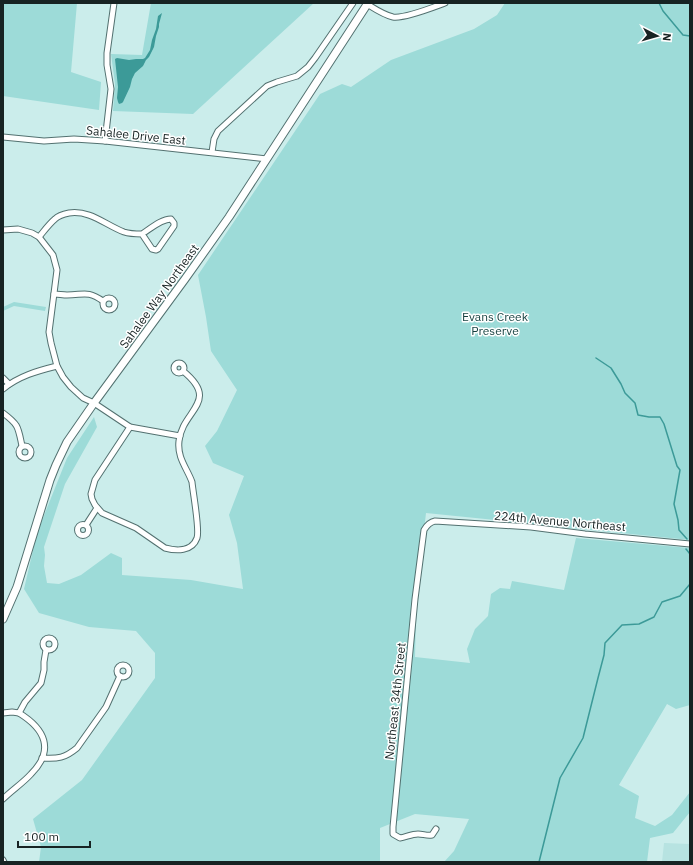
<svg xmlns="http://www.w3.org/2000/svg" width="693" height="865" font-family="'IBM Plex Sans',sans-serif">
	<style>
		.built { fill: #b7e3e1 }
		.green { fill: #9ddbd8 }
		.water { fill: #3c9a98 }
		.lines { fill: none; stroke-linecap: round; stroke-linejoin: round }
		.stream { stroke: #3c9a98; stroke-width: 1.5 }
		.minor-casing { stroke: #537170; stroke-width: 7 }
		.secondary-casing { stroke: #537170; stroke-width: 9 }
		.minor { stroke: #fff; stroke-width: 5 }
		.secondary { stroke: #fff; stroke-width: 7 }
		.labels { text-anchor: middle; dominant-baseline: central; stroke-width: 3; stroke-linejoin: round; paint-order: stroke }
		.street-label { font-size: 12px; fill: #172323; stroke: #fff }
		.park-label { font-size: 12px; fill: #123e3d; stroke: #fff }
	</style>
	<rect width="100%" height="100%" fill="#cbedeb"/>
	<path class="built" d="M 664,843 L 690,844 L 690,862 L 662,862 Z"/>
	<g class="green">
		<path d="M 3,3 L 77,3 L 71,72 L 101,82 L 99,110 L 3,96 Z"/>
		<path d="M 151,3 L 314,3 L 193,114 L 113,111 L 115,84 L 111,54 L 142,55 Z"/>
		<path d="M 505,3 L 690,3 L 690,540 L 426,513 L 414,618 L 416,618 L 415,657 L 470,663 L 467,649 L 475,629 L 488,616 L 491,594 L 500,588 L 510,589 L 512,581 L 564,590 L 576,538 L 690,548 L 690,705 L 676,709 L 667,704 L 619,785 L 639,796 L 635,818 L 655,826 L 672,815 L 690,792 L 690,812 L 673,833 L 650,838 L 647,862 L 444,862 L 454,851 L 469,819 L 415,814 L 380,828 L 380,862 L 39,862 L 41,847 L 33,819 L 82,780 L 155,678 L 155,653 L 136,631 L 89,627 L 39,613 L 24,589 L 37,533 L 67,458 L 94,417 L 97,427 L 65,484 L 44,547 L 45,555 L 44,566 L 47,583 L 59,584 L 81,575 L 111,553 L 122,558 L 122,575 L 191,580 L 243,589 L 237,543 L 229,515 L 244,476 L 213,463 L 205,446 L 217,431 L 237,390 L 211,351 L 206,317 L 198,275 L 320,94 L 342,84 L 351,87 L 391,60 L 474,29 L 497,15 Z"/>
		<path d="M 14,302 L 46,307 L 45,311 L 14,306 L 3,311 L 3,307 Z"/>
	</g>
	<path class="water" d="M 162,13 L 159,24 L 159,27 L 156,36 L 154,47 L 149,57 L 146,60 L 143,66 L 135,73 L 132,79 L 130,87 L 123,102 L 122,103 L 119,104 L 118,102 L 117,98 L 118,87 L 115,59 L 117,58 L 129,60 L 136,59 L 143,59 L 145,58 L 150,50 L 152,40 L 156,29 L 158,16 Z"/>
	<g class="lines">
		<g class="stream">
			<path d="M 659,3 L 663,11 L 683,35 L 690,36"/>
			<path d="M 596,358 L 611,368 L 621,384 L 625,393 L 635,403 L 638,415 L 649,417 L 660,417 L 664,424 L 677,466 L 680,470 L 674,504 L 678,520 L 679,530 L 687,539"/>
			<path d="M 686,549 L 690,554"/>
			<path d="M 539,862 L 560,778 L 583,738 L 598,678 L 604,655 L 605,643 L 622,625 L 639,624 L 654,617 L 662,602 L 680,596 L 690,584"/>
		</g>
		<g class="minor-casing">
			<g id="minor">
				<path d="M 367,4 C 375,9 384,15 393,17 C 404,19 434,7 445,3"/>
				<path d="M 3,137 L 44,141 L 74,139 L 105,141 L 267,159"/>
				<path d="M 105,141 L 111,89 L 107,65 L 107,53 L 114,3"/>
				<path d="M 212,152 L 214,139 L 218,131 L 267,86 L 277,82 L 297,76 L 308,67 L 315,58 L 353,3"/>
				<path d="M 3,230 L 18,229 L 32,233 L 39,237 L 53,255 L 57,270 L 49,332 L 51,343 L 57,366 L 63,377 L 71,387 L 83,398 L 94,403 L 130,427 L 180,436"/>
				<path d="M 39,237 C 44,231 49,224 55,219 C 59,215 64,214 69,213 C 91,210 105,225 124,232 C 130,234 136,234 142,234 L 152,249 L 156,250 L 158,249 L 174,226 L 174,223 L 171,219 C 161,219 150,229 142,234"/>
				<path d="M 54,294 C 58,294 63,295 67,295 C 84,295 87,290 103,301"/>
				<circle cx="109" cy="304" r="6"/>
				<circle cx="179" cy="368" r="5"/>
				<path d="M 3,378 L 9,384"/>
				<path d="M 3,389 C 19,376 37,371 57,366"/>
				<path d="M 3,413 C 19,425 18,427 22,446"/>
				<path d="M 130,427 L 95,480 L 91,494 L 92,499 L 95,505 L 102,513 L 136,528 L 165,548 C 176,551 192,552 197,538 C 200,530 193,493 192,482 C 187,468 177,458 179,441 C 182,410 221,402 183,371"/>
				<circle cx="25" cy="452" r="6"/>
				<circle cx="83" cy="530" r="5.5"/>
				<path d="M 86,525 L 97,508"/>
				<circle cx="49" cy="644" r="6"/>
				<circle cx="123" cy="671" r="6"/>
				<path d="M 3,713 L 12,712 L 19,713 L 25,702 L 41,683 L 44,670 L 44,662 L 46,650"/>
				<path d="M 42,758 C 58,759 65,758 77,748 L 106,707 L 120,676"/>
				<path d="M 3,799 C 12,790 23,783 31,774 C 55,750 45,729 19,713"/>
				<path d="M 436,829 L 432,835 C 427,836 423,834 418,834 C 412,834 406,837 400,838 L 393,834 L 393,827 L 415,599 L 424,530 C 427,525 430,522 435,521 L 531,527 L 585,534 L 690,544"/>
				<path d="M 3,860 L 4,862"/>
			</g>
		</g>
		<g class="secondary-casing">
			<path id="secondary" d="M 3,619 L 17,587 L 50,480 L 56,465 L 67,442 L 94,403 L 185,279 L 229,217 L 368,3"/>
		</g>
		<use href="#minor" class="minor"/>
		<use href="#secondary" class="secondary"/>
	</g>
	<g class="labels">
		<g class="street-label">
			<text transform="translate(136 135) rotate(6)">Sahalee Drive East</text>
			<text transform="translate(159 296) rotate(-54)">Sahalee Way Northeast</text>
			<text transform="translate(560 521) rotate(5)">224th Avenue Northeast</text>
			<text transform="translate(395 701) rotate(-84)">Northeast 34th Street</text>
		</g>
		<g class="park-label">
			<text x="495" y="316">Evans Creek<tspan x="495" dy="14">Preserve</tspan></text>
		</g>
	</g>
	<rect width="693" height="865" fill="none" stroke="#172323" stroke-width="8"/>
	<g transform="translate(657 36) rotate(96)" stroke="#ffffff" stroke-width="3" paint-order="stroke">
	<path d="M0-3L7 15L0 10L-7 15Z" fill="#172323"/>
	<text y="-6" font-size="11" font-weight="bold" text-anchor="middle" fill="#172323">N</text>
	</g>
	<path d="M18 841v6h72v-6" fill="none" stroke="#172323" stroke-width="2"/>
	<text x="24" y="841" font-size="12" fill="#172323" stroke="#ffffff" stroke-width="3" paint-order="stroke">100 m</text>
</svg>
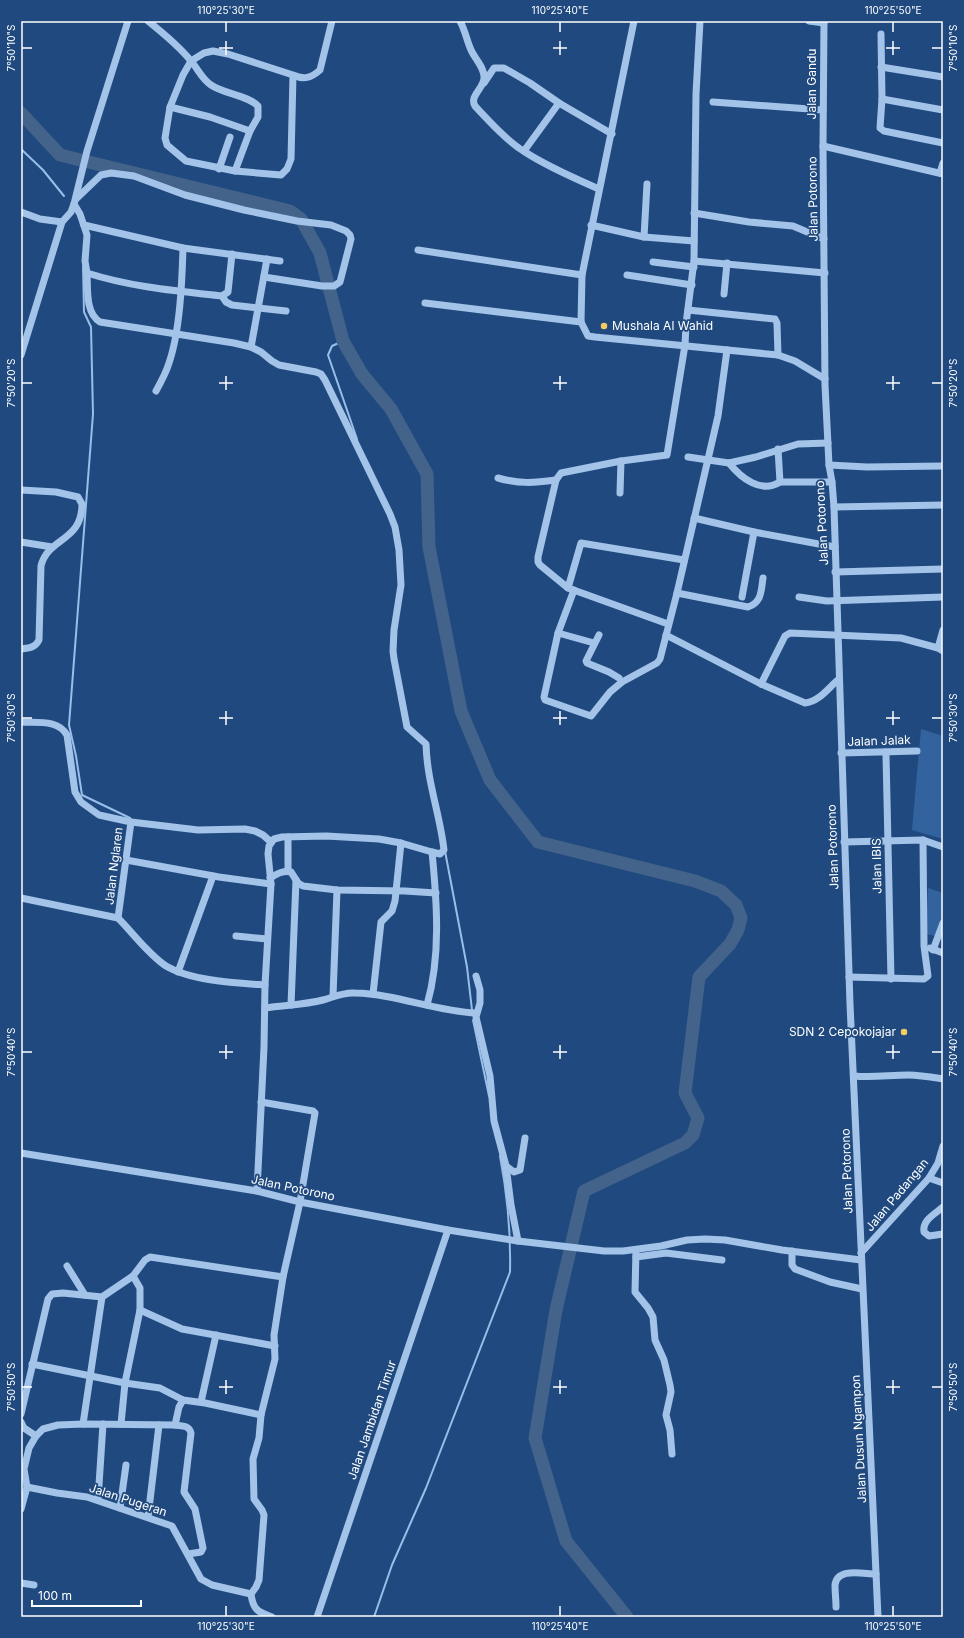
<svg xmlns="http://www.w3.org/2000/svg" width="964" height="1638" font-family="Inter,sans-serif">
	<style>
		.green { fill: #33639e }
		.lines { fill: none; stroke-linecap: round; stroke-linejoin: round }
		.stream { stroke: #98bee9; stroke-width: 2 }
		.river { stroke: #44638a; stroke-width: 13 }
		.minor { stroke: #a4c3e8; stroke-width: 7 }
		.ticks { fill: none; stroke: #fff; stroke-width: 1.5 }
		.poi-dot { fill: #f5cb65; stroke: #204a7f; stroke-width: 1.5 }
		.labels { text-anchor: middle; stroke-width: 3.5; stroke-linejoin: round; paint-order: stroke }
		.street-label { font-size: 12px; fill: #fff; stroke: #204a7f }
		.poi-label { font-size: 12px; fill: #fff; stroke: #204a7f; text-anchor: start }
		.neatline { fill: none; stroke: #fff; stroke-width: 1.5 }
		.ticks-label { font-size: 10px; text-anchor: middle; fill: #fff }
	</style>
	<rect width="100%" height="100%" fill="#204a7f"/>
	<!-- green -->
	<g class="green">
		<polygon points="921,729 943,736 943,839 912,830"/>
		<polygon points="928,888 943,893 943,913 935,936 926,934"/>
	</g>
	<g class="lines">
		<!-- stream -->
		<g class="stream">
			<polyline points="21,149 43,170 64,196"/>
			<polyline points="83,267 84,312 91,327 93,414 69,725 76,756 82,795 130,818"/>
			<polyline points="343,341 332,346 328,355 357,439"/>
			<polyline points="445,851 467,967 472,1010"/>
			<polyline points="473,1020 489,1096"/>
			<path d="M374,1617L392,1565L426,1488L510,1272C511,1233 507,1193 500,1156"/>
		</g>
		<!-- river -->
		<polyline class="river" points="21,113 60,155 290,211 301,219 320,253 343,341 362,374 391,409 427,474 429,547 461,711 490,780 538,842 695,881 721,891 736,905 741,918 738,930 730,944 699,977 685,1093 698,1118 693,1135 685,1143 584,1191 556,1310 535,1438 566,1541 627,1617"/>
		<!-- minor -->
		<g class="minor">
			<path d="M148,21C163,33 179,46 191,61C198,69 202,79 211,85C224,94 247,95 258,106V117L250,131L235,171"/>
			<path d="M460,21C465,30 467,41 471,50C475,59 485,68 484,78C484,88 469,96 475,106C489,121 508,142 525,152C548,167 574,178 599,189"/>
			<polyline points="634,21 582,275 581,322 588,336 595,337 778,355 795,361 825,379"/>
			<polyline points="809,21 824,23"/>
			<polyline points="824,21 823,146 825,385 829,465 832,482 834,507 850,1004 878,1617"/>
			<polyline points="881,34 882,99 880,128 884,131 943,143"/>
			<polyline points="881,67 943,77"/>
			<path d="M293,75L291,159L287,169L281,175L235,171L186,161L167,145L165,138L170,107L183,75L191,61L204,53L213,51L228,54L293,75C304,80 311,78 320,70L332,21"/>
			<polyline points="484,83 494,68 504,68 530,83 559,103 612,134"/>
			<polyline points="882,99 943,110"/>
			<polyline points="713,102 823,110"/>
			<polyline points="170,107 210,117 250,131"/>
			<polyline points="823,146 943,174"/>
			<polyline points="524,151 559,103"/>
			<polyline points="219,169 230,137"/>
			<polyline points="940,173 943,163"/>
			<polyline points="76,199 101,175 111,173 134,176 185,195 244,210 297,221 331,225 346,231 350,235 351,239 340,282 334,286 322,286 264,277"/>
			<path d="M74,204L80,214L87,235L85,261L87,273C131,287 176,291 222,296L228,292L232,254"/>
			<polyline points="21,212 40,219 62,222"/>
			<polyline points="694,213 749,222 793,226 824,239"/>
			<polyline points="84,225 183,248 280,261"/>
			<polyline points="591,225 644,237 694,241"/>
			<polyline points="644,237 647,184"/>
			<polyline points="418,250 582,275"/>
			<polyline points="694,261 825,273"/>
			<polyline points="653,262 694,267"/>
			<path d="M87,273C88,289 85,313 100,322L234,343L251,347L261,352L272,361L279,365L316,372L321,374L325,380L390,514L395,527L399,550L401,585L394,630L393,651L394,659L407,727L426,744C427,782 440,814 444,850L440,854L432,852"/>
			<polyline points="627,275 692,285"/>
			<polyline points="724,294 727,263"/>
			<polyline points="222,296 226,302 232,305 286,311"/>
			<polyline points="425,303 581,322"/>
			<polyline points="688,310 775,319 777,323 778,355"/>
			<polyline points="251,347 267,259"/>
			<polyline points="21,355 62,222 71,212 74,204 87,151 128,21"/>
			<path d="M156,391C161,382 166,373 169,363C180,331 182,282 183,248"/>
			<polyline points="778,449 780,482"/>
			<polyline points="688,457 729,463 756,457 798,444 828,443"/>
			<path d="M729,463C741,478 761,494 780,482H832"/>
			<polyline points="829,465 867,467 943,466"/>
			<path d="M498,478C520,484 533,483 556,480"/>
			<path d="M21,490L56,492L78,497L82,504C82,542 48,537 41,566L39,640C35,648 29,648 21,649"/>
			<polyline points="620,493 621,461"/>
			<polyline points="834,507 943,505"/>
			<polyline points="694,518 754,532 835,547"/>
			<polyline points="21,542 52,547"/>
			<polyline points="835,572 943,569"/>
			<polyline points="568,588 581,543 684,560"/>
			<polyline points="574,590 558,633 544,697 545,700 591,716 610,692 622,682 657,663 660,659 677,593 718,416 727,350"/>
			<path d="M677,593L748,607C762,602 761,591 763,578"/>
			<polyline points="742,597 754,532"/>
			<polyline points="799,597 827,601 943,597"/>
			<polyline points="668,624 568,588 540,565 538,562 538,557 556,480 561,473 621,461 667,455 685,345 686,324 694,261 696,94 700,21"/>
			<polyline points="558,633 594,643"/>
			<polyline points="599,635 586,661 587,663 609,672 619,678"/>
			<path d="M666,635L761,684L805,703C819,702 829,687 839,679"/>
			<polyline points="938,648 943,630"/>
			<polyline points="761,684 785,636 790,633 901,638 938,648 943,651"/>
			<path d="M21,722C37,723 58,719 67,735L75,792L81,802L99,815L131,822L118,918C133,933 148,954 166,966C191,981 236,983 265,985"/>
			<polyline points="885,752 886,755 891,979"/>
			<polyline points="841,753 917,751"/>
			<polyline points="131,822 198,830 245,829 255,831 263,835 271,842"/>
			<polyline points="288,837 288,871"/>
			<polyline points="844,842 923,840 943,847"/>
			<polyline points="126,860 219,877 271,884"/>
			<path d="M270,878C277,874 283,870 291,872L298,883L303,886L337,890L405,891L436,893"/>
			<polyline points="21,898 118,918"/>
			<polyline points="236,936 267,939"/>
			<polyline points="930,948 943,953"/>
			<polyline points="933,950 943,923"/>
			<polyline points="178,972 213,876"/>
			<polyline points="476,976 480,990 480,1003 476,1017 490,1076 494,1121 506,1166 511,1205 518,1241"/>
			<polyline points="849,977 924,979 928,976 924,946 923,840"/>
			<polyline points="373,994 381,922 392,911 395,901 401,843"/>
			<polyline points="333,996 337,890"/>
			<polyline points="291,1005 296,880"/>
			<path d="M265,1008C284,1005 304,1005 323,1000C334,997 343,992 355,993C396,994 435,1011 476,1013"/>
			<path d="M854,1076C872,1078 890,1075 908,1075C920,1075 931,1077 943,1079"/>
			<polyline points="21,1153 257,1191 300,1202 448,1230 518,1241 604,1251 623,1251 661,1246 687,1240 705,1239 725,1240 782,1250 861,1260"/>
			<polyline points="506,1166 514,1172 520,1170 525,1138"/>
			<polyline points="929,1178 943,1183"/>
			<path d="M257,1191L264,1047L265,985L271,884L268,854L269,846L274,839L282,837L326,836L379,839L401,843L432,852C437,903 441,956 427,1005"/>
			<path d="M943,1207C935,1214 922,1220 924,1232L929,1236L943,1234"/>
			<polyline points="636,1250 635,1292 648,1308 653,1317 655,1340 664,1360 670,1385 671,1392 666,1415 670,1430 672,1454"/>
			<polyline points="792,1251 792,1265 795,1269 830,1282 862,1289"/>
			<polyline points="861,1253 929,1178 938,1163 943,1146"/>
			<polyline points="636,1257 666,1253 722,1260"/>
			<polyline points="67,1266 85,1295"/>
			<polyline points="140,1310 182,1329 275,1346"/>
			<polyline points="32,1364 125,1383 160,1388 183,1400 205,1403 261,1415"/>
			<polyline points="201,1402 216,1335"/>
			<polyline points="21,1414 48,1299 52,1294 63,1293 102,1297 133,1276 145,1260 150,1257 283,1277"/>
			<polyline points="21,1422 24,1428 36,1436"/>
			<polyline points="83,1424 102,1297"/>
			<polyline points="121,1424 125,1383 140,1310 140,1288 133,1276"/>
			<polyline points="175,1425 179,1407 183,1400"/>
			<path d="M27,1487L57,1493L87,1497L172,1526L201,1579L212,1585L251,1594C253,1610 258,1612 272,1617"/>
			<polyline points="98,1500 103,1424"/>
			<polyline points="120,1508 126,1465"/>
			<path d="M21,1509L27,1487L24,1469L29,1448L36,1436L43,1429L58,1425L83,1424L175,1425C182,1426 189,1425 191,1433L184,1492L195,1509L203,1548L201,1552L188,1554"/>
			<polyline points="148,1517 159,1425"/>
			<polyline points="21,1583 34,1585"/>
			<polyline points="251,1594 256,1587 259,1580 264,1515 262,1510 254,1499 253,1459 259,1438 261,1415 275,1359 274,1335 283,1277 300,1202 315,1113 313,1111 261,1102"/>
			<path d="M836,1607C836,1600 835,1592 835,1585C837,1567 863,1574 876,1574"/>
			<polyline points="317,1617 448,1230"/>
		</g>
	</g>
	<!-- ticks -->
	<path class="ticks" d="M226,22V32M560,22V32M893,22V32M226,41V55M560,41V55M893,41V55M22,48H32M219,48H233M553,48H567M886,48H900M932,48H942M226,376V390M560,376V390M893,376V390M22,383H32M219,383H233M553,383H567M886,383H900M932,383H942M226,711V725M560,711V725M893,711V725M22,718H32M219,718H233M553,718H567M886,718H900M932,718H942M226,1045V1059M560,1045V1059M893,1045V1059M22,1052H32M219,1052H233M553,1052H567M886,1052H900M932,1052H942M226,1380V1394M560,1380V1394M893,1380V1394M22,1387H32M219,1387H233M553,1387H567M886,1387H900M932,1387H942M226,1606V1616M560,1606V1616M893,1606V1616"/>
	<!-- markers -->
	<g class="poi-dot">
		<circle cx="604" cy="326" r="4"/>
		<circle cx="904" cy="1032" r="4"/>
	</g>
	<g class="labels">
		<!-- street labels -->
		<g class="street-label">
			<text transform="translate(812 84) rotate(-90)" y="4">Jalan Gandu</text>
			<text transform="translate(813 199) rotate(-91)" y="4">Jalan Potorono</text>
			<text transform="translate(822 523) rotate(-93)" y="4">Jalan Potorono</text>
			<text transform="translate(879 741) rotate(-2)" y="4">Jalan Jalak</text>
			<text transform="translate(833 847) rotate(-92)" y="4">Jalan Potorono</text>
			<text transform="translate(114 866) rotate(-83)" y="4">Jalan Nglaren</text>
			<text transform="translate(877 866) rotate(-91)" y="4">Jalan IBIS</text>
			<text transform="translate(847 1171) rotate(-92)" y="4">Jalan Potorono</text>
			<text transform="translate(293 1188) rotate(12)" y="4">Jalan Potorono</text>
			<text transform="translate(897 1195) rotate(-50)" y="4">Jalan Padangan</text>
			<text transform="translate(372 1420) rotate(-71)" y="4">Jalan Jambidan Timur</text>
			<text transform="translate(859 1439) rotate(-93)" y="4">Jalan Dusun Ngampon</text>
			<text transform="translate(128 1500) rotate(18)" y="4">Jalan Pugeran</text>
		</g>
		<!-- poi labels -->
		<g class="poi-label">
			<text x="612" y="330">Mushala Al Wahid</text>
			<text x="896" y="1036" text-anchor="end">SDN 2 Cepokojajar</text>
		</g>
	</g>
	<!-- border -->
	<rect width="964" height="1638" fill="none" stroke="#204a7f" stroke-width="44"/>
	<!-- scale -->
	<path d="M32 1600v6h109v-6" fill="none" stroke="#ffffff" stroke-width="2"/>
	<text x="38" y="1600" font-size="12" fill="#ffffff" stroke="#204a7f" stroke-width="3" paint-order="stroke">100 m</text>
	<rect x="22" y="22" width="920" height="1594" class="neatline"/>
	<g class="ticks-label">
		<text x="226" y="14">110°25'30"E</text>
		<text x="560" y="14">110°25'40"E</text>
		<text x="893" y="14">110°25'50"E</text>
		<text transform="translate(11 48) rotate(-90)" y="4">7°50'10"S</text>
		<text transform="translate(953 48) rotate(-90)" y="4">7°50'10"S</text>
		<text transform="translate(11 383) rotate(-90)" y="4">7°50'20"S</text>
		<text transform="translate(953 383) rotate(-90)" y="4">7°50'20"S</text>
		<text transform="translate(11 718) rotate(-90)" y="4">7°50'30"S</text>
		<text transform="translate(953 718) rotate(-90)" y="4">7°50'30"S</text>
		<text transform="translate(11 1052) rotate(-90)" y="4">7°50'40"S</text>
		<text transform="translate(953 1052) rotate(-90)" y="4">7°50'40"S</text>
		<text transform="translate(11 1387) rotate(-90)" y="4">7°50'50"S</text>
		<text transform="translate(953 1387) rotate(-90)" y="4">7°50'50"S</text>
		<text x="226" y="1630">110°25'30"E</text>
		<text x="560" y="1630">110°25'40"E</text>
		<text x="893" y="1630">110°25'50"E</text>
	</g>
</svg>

* [PROBLEM DETAILS]: Give the number of lines in the entries above that include the word "xmlns", and nothing more.

* [WORKED SOLUTION]: 2